● **Dataset content**:
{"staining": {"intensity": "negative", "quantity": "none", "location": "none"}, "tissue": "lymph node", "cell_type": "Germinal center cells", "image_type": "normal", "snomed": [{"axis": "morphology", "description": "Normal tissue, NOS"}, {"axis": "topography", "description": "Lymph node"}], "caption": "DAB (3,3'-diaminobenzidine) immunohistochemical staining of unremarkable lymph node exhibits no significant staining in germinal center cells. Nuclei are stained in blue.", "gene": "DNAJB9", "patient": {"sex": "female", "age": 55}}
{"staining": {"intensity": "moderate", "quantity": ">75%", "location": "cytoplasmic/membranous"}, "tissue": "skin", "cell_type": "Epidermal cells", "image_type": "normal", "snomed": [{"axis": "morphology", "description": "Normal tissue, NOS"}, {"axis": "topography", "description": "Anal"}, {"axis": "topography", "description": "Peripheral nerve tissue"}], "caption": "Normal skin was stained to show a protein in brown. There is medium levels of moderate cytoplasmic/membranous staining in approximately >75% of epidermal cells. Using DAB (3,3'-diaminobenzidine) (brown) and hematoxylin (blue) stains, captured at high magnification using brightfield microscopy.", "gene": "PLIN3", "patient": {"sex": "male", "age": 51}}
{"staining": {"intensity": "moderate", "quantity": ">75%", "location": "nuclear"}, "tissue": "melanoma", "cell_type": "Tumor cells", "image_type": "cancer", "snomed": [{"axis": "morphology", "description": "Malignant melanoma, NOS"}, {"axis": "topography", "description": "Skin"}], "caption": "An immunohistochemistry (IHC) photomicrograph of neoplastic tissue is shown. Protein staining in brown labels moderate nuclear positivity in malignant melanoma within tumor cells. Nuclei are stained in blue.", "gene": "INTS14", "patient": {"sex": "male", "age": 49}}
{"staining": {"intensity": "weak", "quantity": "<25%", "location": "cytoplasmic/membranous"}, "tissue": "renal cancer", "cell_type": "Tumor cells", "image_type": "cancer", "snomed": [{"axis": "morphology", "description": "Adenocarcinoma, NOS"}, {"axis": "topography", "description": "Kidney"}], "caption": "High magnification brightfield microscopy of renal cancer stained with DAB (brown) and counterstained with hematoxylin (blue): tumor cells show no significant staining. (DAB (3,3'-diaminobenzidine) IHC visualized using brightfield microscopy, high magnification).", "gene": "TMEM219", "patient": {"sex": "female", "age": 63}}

● **What you should do**:
Reproduce only the lines from the top of the material through the one bearing "skin was stained", each exactly as it stands.

● **Answer area**:
{"staining": {"intensity": "negative", "quantity": "none", "location": "none"}, "tissue": "lymph node", "cell_type": "Germinal center cells", "image_type": "normal", "snomed": [{"axis": "morphology", "description": "Normal tissue, NOS"}, {"axis": "topography", "description": "Lymph node"}], "caption": "DAB (3,3'-diaminobenzidine) immunohistochemical staining of unremarkable lymph node exhibits no significant staining in germinal center cells. Nuclei are stained in blue.", "gene": "DNAJB9", "patient": {"sex": "female", "age": 55}}
{"staining": {"intensity": "moderate", "quantity": ">75%", "location": "cytoplasmic/membranous"}, "tissue": "skin", "cell_type": "Epidermal cells", "image_type": "normal", "snomed": [{"axis": "morphology", "description": "Normal tissue, NOS"}, {"axis": "topography", "description": "Anal"}, {"axis": "topography", "description": "Peripheral nerve tissue"}], "caption": "Normal skin was stained to show a protein in brown. There is medium levels of moderate cytoplasmic/membranous staining in approximately >75% of epidermal cells. Using DAB (3,3'-diaminobenzidine) (brown) and hematoxylin (blue) stains, captured at high magnification using brightfield microscopy.", "gene": "PLIN3", "patient": {"sex": "male", "age": 51}}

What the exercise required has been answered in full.